One type of story I really truly love are fractured fairytales. Well, actually I love fairytales full stop, both in their original, darker incarnations as well as the Disney-fied versions from my childhood. Obviously when we are dealing with traditional fairytales the girls tend to be a little more of the 'damsel-in-distress' mold, so this is where the fractured fairytale comes in. I suppose strictly speaking, The Paperbag Princess by Robert Munsch isn't exactly a fractured fairytale since the story doesn't retell any particular fairytale, rather it looks at a Prince and a Princess who are destined to be wed.
Princess Elizabeth is set on marrying the perfect Prince Roald. Prince Roald dresses very nicely, is suitably posh for a Prince, and seems to be quite the tennis player. Unfortunately, before the wedding can take place a dragon attacks the castle and carries off Roald. Elizabeth's royal garments are all burned up and she can only find a paperbag to wear. Tracking the dragon to his cave, she challenges him to various feats of flying and burning stuff until he is so exhausted he collapses leaving Elizabeth free to rescue Prince Roald. This is where Roald shows his true colours, telling Elizabeth that she isn't dressed at all appropriately for a Princess and to come back when she looks nicer (and cleaner). Elizabeth realises she is much too good for Roald and heads off into the sunset to live her life as an independent lady. (Woo hoo!)

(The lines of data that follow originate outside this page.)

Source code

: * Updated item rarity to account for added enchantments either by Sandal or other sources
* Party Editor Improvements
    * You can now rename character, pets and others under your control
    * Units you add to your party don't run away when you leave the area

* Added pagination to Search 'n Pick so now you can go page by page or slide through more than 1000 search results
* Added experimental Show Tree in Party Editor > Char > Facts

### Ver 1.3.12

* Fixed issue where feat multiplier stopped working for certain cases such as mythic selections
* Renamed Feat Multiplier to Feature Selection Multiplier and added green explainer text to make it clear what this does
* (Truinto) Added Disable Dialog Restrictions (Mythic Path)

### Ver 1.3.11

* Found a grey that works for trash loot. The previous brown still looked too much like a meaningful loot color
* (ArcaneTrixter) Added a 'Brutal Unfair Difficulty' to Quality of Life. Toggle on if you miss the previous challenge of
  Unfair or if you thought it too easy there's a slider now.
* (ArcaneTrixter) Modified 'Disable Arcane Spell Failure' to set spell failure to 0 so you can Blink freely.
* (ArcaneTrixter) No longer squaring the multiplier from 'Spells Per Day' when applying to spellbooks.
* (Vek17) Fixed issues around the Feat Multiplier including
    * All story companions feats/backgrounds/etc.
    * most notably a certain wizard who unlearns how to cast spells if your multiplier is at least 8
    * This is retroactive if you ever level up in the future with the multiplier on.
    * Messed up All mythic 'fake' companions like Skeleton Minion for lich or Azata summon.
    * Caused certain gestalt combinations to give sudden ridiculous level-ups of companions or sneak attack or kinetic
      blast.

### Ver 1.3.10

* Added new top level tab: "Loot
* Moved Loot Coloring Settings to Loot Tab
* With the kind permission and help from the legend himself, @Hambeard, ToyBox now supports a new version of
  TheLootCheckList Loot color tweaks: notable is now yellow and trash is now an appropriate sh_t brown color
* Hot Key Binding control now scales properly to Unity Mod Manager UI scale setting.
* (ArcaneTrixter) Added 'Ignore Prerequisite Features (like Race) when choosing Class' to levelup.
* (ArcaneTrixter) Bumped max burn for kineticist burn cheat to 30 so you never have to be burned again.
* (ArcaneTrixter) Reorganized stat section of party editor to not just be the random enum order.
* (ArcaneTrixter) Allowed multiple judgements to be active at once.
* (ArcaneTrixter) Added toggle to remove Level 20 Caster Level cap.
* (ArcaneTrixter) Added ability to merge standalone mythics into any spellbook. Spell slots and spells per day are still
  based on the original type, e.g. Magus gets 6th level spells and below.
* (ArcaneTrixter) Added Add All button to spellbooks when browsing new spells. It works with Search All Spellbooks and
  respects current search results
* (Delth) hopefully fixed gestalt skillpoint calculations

I've had mixed responses when reading this one to young kids. Some just listen to the story without comment, I've had a couple of "Roald is like a toad!" comments and one comment from a little girl who wanted to know why they weren't getting married at the end. When I said it was because Roald was a toad, she still wanted to know why the Prince & the Princess weren't getting married. We obviously didn't get to her early enough.
This Paperbag Princess and other picture books of it's ilk (Princess Smartypants by Babette Cole to name another great) are fantastic to read to kids from a young age, combining them with a healthy dose of other fairytales as well, for a varied look at the world.